When a person tells you something that is new to them — something they experience as new, whether because it is new to the world or just new to themselves — the generous thing is to find as much newness in it as possible, and to share that newness with them.
The temptation, of course, is to view the other person’s new idea or new insight or new knowledge as something we already had, as if this poor fool just caught up with us.
When people do this to me, it feels like a kind of stinginess. Somehow, this other person lacks the generosity to accept something new from someone like me. Maybe they can’t share excitement over another person’s achievement. Or maybe they cannot be bothered to exert effort to see subtle differences beyond the simple matching of resemblances. Or maybe they don’t like the feeling of anxiety that always attends even the smallest transcendence of one’s own conceptual system. Or maybe they see a loss in prestige being taught by someone else, and their envy demands minimizing other people’s achievements.
Whatever the motive, it feels terrible — deflated, alienated, humiliated — to be on the other end of this treatment.
My own moral method requires me now to turn it around and find where I have done and habitually do this myself. As always, I am finding numerous examples, and in the most painful places — in places where I’ve wounded people and damaged relationships.
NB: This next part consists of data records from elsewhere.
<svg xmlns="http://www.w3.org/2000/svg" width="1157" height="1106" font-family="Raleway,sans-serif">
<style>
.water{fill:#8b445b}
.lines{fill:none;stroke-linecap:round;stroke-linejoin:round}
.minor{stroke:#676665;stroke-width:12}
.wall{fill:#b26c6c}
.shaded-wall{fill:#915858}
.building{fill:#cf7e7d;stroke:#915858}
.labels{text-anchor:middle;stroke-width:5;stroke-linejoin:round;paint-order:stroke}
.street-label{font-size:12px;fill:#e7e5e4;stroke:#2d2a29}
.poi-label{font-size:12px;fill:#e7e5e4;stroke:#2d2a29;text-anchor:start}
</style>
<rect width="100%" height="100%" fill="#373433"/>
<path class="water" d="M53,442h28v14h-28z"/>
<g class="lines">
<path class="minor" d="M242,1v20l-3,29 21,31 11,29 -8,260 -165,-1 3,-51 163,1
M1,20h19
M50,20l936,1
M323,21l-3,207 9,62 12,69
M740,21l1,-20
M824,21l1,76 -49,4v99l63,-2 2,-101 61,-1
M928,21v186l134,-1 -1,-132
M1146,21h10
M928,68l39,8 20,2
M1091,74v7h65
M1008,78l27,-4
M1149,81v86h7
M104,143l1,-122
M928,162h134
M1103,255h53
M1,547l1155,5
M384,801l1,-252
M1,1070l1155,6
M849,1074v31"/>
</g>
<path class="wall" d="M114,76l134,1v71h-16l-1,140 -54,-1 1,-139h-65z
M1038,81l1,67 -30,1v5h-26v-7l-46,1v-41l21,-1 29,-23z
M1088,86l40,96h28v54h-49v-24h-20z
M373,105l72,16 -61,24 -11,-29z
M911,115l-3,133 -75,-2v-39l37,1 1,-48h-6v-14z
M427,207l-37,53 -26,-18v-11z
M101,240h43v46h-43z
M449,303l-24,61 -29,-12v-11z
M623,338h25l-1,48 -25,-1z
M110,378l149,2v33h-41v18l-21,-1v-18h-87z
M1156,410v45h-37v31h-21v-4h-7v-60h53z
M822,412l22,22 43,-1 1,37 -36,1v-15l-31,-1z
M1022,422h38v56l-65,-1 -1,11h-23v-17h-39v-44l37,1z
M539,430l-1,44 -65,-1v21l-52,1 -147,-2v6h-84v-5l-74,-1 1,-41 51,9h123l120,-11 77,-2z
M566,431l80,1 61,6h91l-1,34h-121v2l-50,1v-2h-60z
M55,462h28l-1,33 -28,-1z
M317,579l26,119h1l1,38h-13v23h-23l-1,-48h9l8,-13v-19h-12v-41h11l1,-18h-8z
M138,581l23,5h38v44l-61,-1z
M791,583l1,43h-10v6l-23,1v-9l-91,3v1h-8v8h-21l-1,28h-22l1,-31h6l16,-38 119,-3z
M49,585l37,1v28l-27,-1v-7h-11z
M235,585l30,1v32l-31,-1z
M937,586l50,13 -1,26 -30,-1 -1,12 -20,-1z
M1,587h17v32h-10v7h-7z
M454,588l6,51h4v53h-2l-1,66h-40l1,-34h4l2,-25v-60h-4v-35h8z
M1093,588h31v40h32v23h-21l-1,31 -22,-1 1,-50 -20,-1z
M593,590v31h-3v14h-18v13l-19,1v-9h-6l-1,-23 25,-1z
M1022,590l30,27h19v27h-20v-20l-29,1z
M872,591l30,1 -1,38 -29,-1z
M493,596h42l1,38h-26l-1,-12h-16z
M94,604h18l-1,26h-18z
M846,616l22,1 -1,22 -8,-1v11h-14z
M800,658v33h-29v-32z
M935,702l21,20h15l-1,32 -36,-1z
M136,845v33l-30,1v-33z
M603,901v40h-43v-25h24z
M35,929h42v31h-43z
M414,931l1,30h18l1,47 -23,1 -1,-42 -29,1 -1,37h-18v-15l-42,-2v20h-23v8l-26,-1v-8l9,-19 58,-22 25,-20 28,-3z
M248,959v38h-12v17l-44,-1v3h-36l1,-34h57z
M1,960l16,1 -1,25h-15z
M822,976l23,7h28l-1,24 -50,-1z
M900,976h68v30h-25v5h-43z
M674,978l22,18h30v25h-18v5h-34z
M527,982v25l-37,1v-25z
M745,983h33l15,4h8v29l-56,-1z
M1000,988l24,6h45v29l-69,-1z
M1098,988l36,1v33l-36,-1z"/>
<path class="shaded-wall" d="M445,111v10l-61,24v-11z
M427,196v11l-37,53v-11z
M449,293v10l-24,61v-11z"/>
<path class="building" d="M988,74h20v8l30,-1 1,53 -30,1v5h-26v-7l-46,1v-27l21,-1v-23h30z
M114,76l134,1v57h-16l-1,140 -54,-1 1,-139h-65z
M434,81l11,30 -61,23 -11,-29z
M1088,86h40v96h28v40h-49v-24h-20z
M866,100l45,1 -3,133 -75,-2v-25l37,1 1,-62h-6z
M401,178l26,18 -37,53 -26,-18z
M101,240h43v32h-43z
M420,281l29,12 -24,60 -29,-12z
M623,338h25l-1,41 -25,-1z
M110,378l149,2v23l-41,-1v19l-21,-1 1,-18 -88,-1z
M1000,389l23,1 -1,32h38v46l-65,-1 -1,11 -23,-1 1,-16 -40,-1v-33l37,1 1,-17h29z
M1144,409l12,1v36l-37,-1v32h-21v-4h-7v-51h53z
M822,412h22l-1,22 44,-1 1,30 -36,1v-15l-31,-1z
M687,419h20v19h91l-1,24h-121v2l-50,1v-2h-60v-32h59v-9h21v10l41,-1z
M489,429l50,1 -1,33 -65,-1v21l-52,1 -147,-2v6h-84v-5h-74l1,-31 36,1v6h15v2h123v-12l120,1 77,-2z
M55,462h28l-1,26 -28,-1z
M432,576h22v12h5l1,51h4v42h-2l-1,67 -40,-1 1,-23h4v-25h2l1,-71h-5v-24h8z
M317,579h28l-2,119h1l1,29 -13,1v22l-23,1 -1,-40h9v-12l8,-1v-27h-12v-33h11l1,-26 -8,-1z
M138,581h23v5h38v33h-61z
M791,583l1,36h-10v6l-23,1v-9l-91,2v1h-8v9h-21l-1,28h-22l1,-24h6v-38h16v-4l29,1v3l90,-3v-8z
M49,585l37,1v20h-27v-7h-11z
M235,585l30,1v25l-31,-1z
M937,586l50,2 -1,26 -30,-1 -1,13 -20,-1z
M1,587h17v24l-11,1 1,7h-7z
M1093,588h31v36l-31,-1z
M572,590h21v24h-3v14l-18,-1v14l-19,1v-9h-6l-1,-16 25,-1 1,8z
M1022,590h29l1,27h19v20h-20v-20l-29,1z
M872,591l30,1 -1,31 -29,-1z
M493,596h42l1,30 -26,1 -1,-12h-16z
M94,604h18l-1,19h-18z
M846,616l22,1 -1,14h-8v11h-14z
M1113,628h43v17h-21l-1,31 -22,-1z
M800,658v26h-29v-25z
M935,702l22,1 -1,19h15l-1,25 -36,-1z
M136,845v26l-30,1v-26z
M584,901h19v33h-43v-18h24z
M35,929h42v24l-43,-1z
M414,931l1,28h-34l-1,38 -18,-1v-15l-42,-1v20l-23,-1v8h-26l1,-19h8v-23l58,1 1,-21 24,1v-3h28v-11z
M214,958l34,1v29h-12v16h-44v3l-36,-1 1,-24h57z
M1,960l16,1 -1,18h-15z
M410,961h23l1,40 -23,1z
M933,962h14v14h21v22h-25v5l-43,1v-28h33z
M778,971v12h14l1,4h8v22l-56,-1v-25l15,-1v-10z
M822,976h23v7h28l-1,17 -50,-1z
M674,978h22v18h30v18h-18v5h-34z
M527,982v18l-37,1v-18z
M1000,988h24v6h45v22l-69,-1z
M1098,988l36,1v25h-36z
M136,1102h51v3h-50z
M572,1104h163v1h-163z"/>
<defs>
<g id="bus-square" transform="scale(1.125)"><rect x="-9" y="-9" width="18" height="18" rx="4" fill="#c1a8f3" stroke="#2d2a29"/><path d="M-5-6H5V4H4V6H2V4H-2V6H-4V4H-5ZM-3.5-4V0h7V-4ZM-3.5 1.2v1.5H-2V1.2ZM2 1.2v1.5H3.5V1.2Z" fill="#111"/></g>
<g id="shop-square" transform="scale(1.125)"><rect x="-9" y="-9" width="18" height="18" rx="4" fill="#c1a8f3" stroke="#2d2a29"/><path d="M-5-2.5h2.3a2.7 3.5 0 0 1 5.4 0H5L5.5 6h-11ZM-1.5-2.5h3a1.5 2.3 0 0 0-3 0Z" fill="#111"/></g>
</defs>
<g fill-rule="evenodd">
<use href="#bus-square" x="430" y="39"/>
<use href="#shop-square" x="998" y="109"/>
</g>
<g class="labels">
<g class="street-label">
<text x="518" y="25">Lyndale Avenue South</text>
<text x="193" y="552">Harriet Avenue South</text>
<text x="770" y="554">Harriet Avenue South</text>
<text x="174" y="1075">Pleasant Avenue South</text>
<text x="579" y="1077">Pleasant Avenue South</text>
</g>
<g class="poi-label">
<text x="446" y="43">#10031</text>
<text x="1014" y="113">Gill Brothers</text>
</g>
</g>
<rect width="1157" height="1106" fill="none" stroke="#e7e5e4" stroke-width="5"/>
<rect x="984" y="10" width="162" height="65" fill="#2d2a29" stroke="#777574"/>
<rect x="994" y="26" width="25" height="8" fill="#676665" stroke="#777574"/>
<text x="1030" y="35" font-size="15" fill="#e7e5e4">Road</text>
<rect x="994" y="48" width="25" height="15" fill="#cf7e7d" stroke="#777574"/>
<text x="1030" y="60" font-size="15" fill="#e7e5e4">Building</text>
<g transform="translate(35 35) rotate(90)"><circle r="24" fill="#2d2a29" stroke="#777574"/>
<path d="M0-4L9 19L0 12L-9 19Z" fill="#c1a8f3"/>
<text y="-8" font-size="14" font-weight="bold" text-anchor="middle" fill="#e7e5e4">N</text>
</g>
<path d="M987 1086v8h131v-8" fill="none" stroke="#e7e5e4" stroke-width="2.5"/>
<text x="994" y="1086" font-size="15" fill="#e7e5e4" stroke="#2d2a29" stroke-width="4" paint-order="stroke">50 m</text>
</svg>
Here is a new discipline of generosity I am going to experiment with. I will not pretend an entire idea is new if much of it is familiar and well-known. (I have tried that, and it is disingenuous and self-abasing.) What I will do instead is treat the familiar and known aspects of the idea as a launching point for an exploration of what is truly novel and valuable in the idea. I will look for exciting, consequential content and look for ways to collaboratively incorporate it into my own understandings. This is another way of saying that I will allow this other person to influence me and play a part in creating me.